Imaginemos el lenguaje como un círculo. Las palabras se ordenan desde el centro al perímetro según su frecuencia de uso, de tal modo que en el pleno medio de la diana se ubican papá y mamá, perro y casa. Según avanzamos por su radio imaginario, como a la mitad, nos esperan vocablos de la especie de binario, taxonomía o desamortización. Por último, según vamos llegando hacia el brumoso final (y las palabras en esta región son pelirojas y de ojos azules y comen pescado crudo y labran barcos de mascarón monstruoso), hoscas y de hierro desnudo, nos esperan heresiarca, acromegálico, pleonasmo, pentapodia, mandrias o mancuniano. Dicho sobre un mismo vocablo, en el centro habitará la sierpe y la serpiente, el áspid y el ofidio serán animales entrerrianos y el crótalo mirará de frente a las estrellas.

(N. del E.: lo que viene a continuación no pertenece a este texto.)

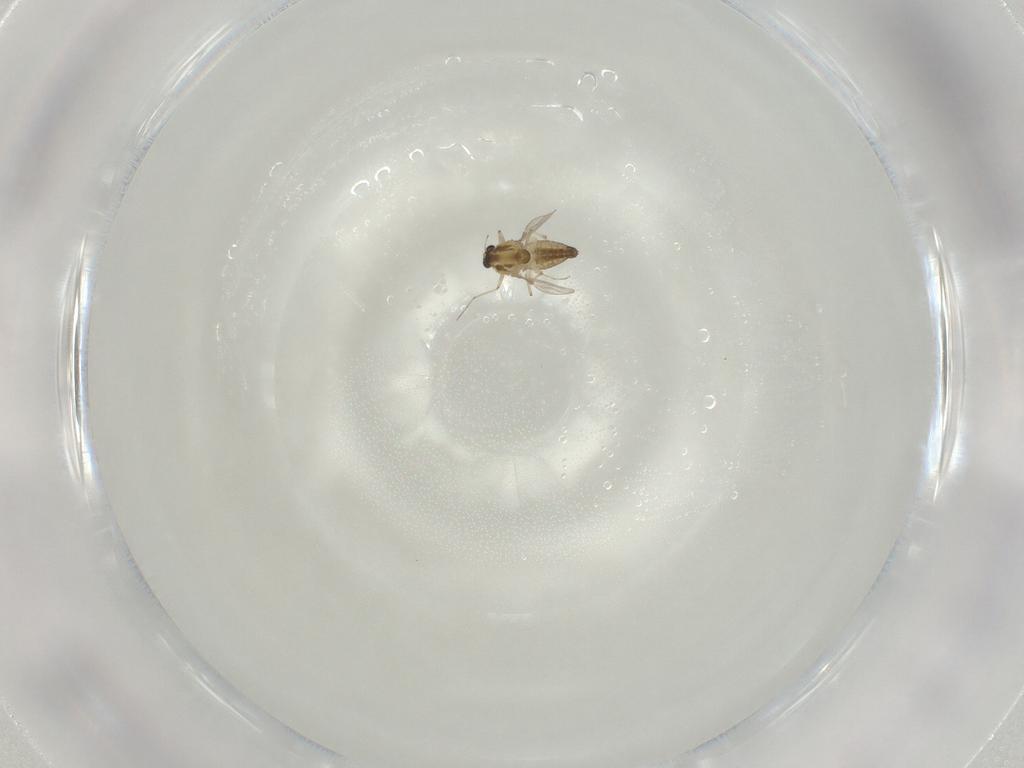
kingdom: Animalia
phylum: Arthropoda
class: Insecta
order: Diptera
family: Chironomidae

La inercia (pero es miedo) nos hace movernos en los estratos más calientes de la lengua, bien cerquita del centro, por pereza, por un no vayamos a ofender a nadie ni a ser tildados de pedantes. De este modo, a fuerza de costumbre (pero es miedo), se establece una nueva frontera oficiosa en esa mitad imaginaria del radio antes aludido. Animalitos de recorrido fijo y mirada miope (pero sigue siendo miedo) establecemos en esa techumbre tácita una barrera real. Así que, eliminadas las palbras ahora estratosféricas, excéntricas, el círculo se ha reducido a la mitad pero no así nuestro pavor. El ser dicente pues volverá a abominar de los artefactos de frontera, se quedará de nuevo en la mitad del camino y el círculo se estrechará otra vez. La costumbre se volverá piedra viva y no habrá posibilidad de remar nocturnamente a ninguna de las viejas orillas.
Este proceso, infinitamente pervertido, repetido infinitas veces, convertirá cualquier idioma en un único gruñido indeclinable, de polisemia vertiginosa, indecodificable al fin. Todo esto sucederá mucho antes de la barrera científica de los siete mil seiscientos millones de años. Ya saben, cuando el sol venga a devorar la tierra.
Preferirnos estetas a utilitarios, exactos a aproximados, exploradores a inválidos, es un modo secreto de salvar a la humanidad.